#### [TEXTE FOURNI]

-------------------------

A Dakar, Macky Sall a fêté ses cent jours au pouvoir. Très différent de
son fantasque prédécesseur, le discret chef d'Etat est-il le François Hollande
du Sénégal?
«J’ai oublié que nous avons un président qui s’appelle Macky Sall,
s’exclame Hassan, un commerçant dakarois. Cela change de la radio Wade.
L’ex-président Abdoulaye Wade parlait tout le temps. Ce président-là, il est
tellement discret que l’on oublie même qu’il existe.»
Hassan a voté pour Macky Sall, en mars 2012, lors de la présidentielle
qui a mis fin à douze ans de règne d’Abdoulaye Wade au Sénégal.
Plus qu’un vote d’adhésion, il s’agissait, selon lui, avant tout, de se
«débarrasser du président sortant, le vieux qui ne voulait pas partir».

-------------------------

#### [CONSIGNE]
Dans l'article sur le président sénégalais, mettez à jour, s'il vous plaît, le passage qui s'ouvre sur les mots contenant «A Dakar, Macky» et se ferme sur «Wade au Sénégal.», en remplaçant «Macky Sall» par «M. Sall».

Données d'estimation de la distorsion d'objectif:
-------------------------

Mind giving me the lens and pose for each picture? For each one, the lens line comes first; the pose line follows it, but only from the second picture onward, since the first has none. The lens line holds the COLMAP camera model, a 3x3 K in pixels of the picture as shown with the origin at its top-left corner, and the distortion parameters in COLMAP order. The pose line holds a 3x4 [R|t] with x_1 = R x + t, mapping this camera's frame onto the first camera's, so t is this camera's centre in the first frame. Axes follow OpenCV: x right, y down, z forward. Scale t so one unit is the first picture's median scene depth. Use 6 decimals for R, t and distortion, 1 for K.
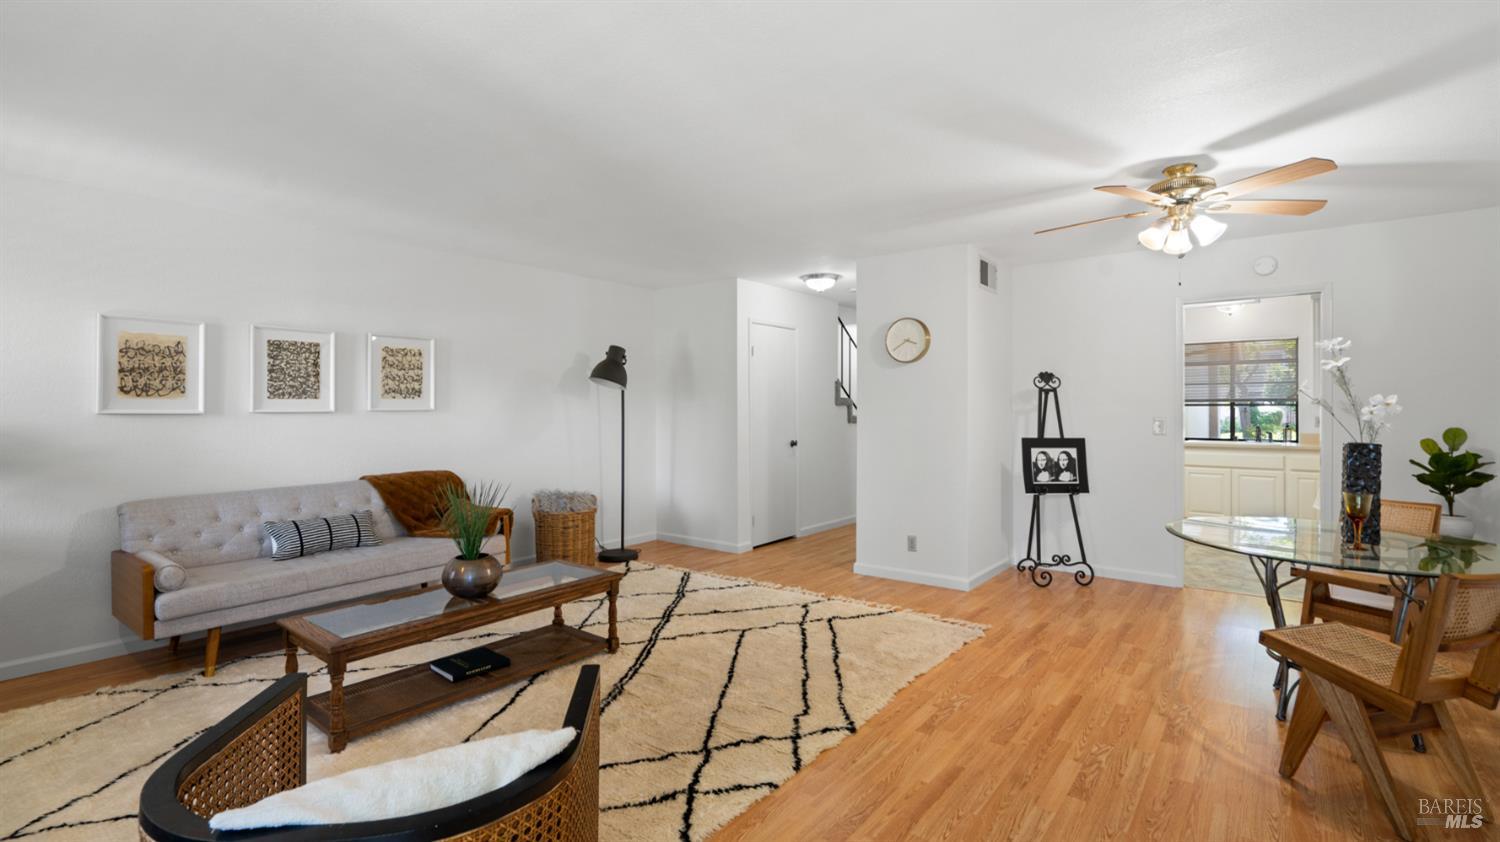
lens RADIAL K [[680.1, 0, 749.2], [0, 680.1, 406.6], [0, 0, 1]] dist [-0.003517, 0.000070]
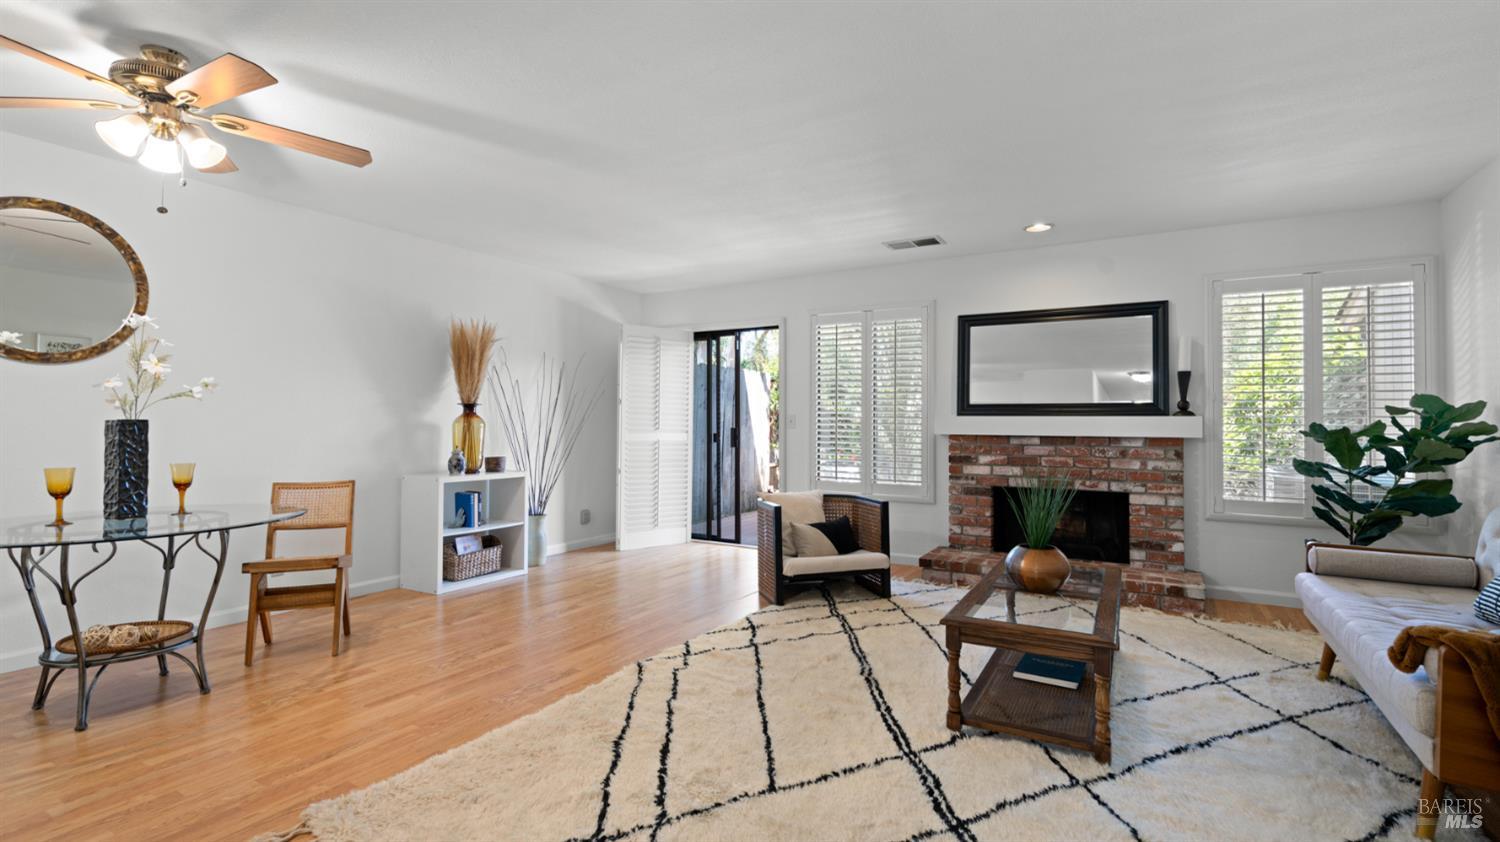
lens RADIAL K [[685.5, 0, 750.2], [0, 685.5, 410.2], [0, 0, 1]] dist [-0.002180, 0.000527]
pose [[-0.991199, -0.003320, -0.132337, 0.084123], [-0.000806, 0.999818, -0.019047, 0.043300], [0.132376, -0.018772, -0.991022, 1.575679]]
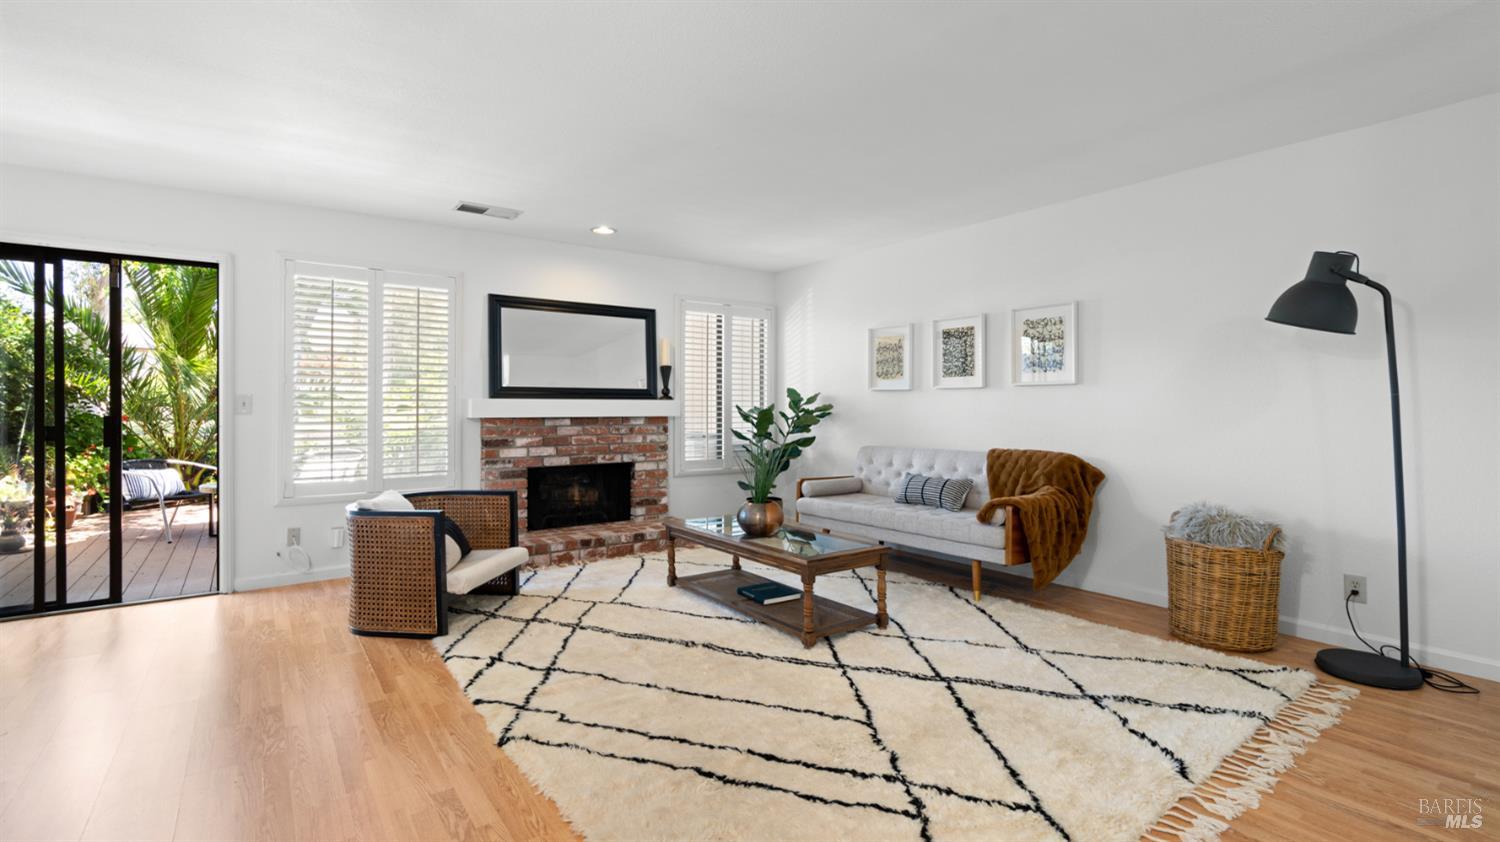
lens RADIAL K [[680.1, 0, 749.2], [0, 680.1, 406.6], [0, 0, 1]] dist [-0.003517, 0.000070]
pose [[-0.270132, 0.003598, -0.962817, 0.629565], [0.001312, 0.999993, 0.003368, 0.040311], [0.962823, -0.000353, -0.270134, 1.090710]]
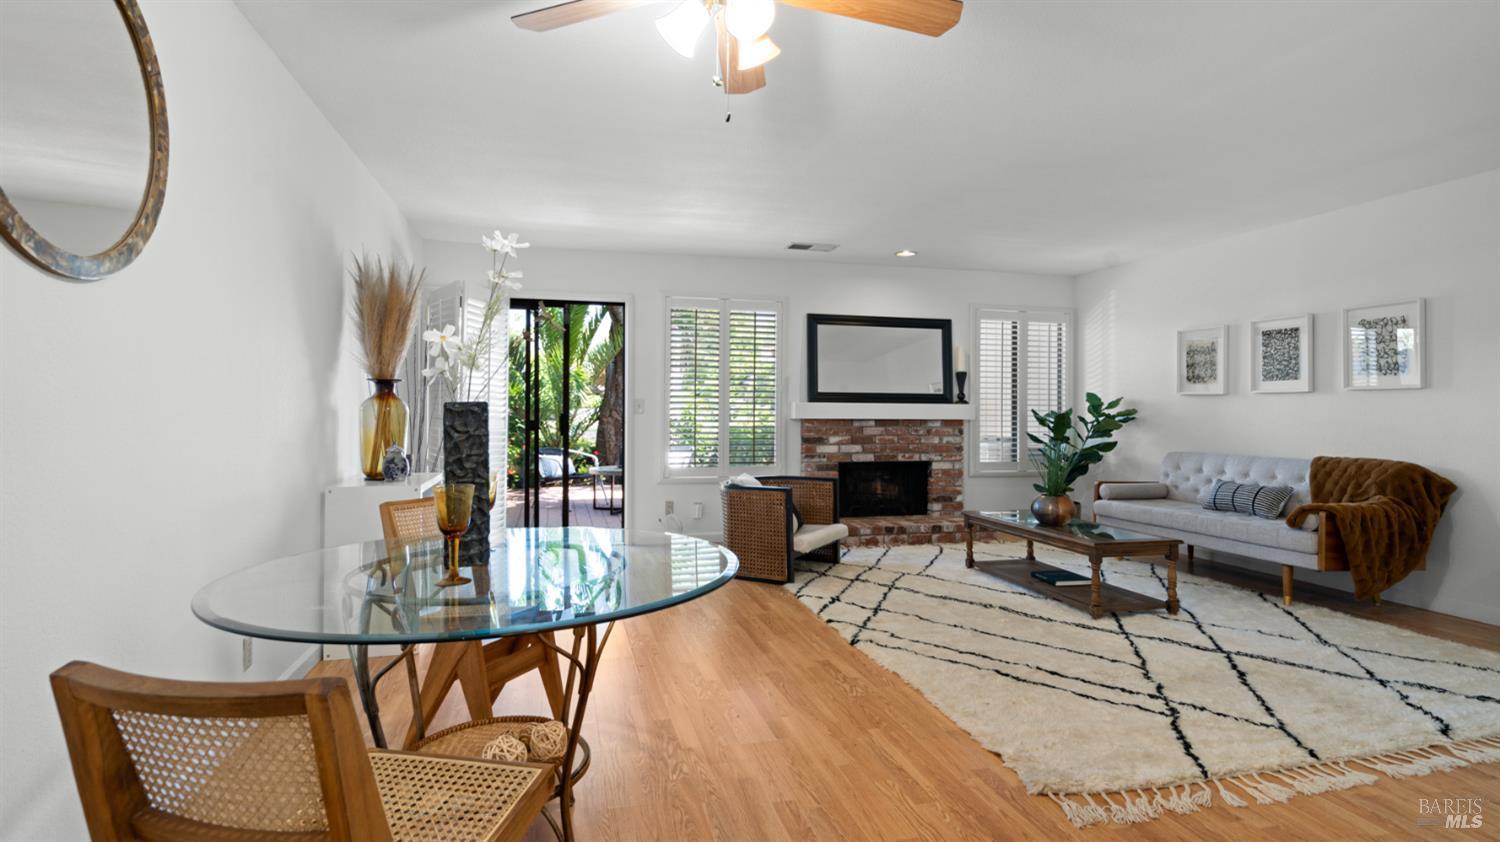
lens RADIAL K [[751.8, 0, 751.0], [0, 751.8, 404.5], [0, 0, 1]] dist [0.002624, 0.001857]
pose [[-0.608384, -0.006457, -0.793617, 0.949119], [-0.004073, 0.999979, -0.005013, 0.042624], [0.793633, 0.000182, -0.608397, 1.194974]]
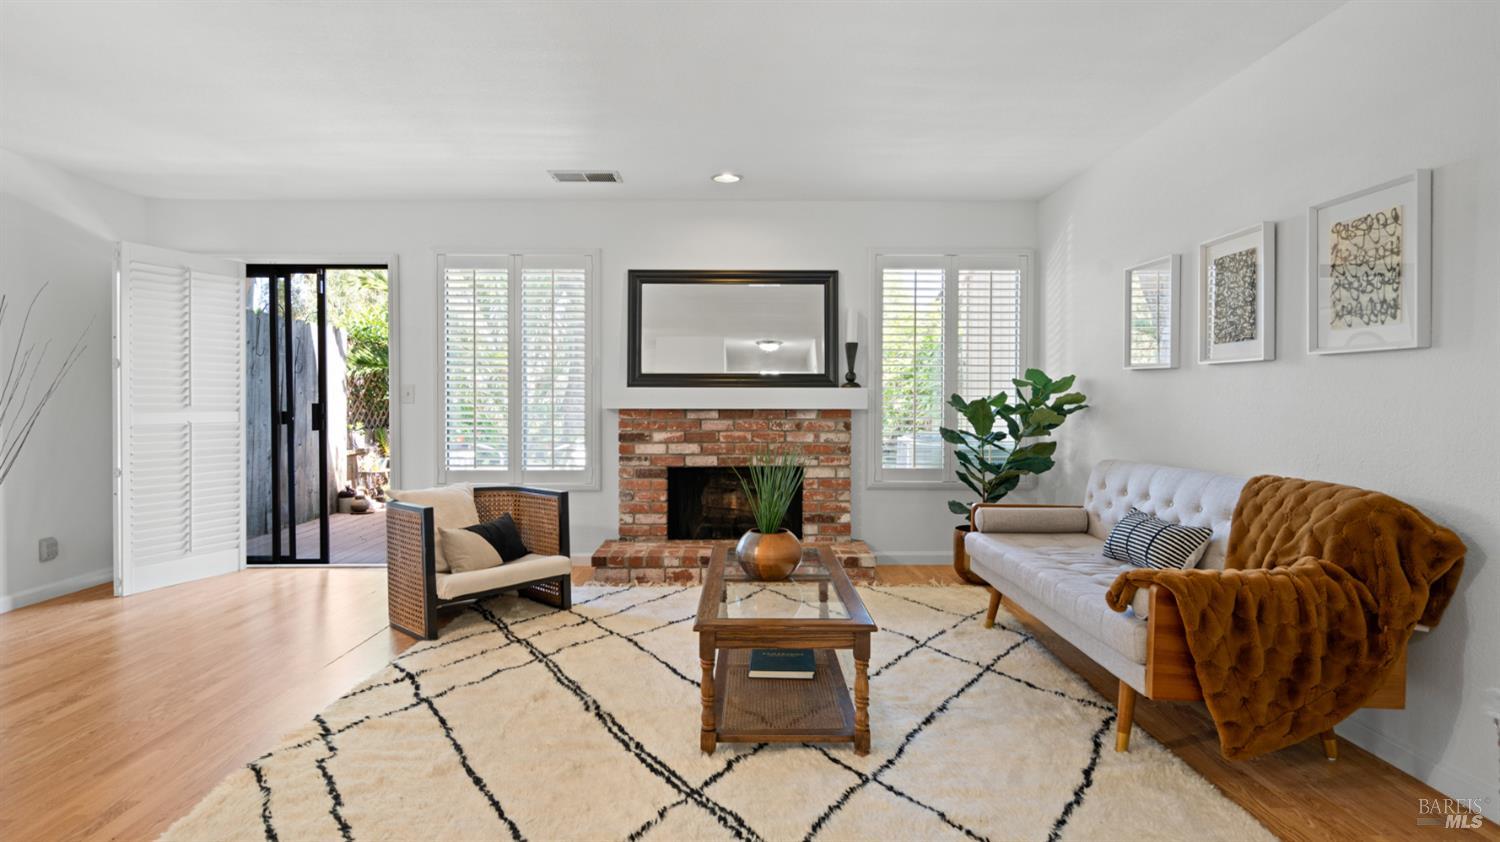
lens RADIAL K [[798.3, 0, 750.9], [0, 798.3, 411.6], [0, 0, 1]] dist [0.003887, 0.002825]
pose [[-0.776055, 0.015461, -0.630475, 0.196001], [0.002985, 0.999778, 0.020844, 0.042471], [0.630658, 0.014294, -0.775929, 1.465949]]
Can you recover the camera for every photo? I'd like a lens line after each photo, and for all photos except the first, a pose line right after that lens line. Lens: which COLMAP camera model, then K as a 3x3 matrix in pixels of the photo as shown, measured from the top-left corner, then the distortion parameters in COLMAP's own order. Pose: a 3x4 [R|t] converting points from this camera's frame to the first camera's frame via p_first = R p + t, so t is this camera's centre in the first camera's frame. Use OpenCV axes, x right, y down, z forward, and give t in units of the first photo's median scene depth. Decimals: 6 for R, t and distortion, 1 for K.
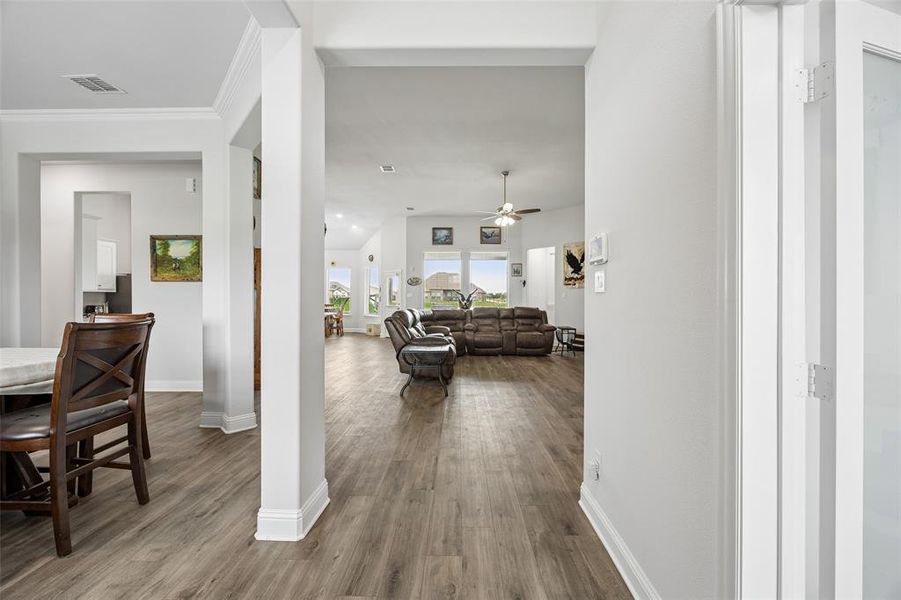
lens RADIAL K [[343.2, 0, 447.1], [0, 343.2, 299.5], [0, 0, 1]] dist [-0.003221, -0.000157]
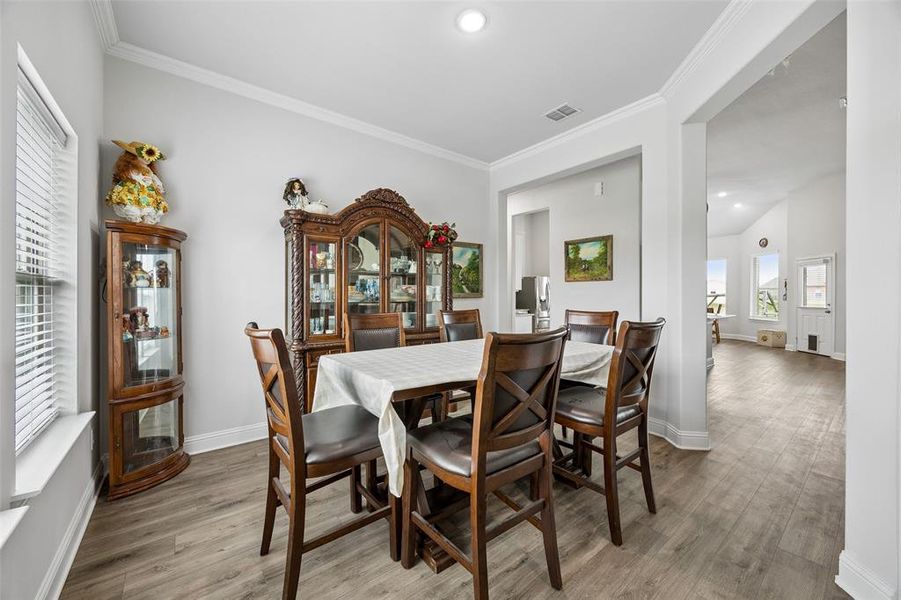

-------------------------

#### [RÉSULTAT ATTENDU]
A Dakar, M. Sall a fêté ses cent jours au pouvoir. Très différent de
son fantasque prédécesseur, le discret chef d'Etat est-il le François Hollande
du Sénégal?
«J’ai oublié que nous avons un président qui s’appelle M. Sall,
s’exclame Hassan, un commerçant dakarois. Cela change de la radio Wade.
L’ex-président Abdoulaye Wade parlait tout le temps. Ce président-là, il est
tellement discret que l’on oublie même qu’il existe.»
Hassan a voté pour M. Sall, en mars 2012, lors de la présidentielle
qui a mis fin à douze ans de règne d’Abdoulaye Wade au Sénégal.